If, however, your file does get processed to completion, and there are no delays or complications (with your file or within the Recruiting System), and you do get a call saying you will be accepted for a BMQ course that will create a conflict - you can always say no and ask that your file be recycled for a later course date. You may or may not have success. The period of delay which may be incurred by this approach cannot be predicted.


----------



## big45-70 (24 Mar 2011)

thanks for your answer,  if I'm in BMQ wil I be allowed to come home and get married,  then return back to BMQ?


----------



## jwtg (24 Mar 2011)

big45-70 said:
			
		

> thanks for your answer,  if I'm in BMQ wil I be allowed to come home and get married,  then return back to BMQ?

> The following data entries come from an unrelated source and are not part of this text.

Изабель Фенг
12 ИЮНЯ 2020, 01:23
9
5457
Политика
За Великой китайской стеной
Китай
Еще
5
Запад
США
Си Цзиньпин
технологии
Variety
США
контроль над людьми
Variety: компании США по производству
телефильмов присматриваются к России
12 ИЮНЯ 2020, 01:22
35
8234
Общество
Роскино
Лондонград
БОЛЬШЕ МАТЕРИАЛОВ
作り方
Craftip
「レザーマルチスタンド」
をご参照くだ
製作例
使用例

Are you asking if the CF will permit you? Or your wife?


----------



## big45-70 (24 Mar 2011)

Both  ;D you know how it is...


----------



## Michael OLeary (24 Mar 2011)

Is the wedding on a weekend? Would you be able to leave St Jean after 1700 hrs on Friday and be back before 0600 hrs on Monday? Will you be far enough into your course that you will be eligible for weekend leave? Will your course staff be considerate enough to protect your leave pass even if your peers screw up that week's inspections? As you can see there are a lot of variables. Could it be possible? Yes. Can it be guaranteed? No.


----------



## big45-70 (24 Mar 2011)

Its on a Saturday,  possible is a good first step.  Thanks for all the info brother,


----------



## franciscorivera (5 Jun 2011)

big45-70 said:
			
		

> I'm physically fit and have been running a home based strength and conditing buisness for the last 5 years (natesfitness.com) *so I'm expecting to get in.*


 No matter how many times I read this I still dont understand and have to ask.. why so confident?


----------



## aesop081 (5 Jun 2011)

big45-70 said:
			
		

> so I'm expecting to get in.



There is no physical fitness testing as part of the regular force recruiting process so i hope you have something else to boost your confidence about getting in.


----------



## infantryian (5 Jun 2011)

Although I'm of the belief that genuine confidence that you would be an outstanding person for the position does help out in job interviews for any job. There could be an advantage if that's the case. I could be dead wrong though.


----------